Top prep stars surveyed oppose NBA’s age limit
AP Sports Writer
CHARLOTTESVILLE, Va. (AP) – Le’Bryan Nash is a rising high school junior from Dallas who doesn’t know where he’ll go to college, though he is pretty sure he won’t stay four years.
“For me right now, I’m one year and done,” the 6-foot-7 Nash said.
And he’s not alone according to a survey of highly touted prep basketball stars done at the National Basketball Players Associations’ Top 100 Camp last week.
The NBPA, at the request of The Associated Press, distributed a four-question survey to the players at last week’s camp asking them about the NBA’s age limit that requires athletes to be 19 or a year removed from high school before being eligible to play in the league.
In the anonymous survey, fifty of the 108 players at the five-day camp at the University of Virginia said they do not plan on attending four years of college. And 85 campers disagree with the NBA rule that prevents them from heading to the league straight out of high school.
Nash, considered one of the top recruits in the class of 2011 by scouting services, sees college – for however long he stays – as a bridge between the NBA and high school. He said he is a good student, but pointed out he will make his college choice based on “wherever I think I can fit in, where I could be starting or would give me a chance to go one year and done.”
Some of his fellow campers would rather skip college entirely.
The survey showed that 21 players said they would turn pro right away if the age limit was lowered to 18. And if it was 20, adding another year before they could enter the league, 19 of the campers said they would look into playing professionally overseas after high school.
The age limit will be a hot topic when the league and the player’s association go back to the bargaining table later this summer. The NBPA is in favor of restoring the 18-year-old age limit, while NBA commissioner David Stern has said he’s in favor of boosting it to 20.
League spokesman Tim Frank said the league puts in additional programs each year to help young players, but added that what kids decide to do is out of the NBA’s hands.
“I don’t think it’s our decision on whether a guy wants to attend four years of college or not,” Frank said. “That’s a personal decision whether they’re a basketball player or not.”
Brandon Knight of Fort Lauderdale, Fla., one of the nation’s top-rated rising seniors, said he plans to get his degree at some point, but if he had the chance to be a high draft pick it would be hard to ignore.
“Not to say we’re stupid or anything, but a lot of us don’t have that mindset of trying to get a good education right now,” the 6-3 point guard said. “Once we get older, I think we’ll realize that we should try to strive for a good education, but I think right now a lot of us are taking it for granted and trying to focus on basketball.”

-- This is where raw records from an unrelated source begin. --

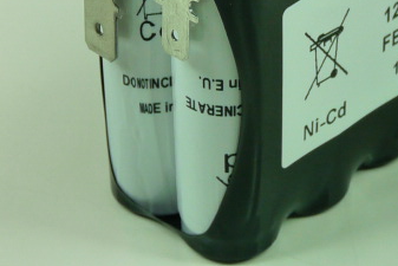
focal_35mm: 154
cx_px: 302
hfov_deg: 13.3
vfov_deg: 8.9
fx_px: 1703
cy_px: 4
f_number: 3
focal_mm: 7.8
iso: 160
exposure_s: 1/60
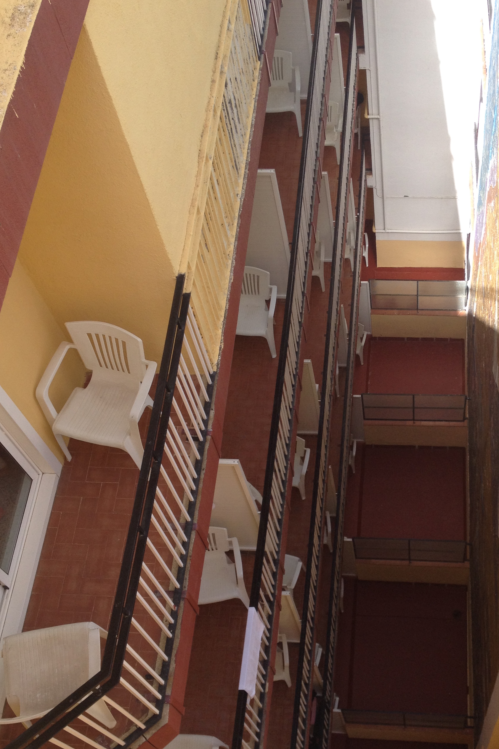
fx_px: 977
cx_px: 344
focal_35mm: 47
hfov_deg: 28.4
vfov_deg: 41.7
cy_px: 455
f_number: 2.4
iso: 50
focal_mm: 4.28
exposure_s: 1/476
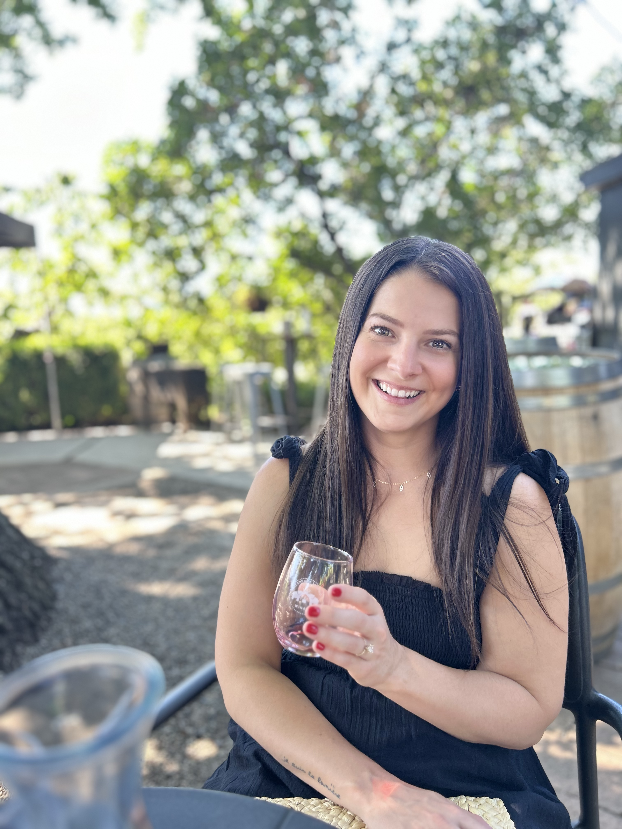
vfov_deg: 67.3
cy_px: 414
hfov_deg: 53.1
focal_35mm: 26
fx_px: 623
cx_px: 311
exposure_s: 1/121
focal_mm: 5.7
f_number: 1.5
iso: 100
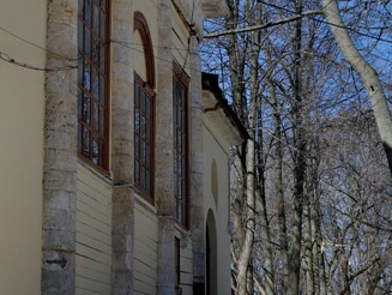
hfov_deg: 20.5
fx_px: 1077
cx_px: 111
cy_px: 94
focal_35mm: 95
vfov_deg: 15.6
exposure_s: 1/640
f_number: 7.1
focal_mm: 24
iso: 200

Will Barton, a rising senior at Lake Clifton High School in Baltimore who has committed to Memphis, was one of the few campers interviewed who knew what he wanted to major in – broadcast journalism. He says college will help him achieve his goals.
“I need college,” the 6-6, 170-pound shooting guard said. “I need to get stronger. There’s a lot of things in my game that I have to work on, so I definitely need college.”
But if the NBA draft comes calling?
“If I’m a one-and-done guy, which is a lottery pick to me, I think I would leave, as long as my coaches think I’m ready. … But if I’m in my first year and they’re talking about late first round, or a second-round draft pick, or might not get drafted at all, I’m definitely coming back to college. There’s no rush. That’s my dream.
“I waited all these years, I can wait one more.”
During the Top 100 camp, in its 17th year, the value of making the most of an education is highlighted, but the camp does not presume to tell the players how to think, NBPA player programs director Purvis Short said.
“Our role here is to try to prepare the kids to deal with whatever,” Short said.
He noted that the recent NBA Finals featured several players, including superstars Kobe Bryant and Dwight Howard, who went to the NBA straight from high school and have obviously fared well. Another prominent player that skipped college altogether is NBA MVP LeBron James.
Painting all high school kids with the same brush isn’t fair, Short said.
“I think every situation is different. There are kids out there that do want to go to college and have that experience, and there are kids whose circumstances may be a little different,” he said, citing economic and maturity differences.
“Not everybody that comes out of high school is ready for the NBA,” he added. “Not everybody that is a year removed from high school and comes in to the NBA is ready for the NBA. Not every kid that goes through college and comes into the NBA is ready for the NBA.”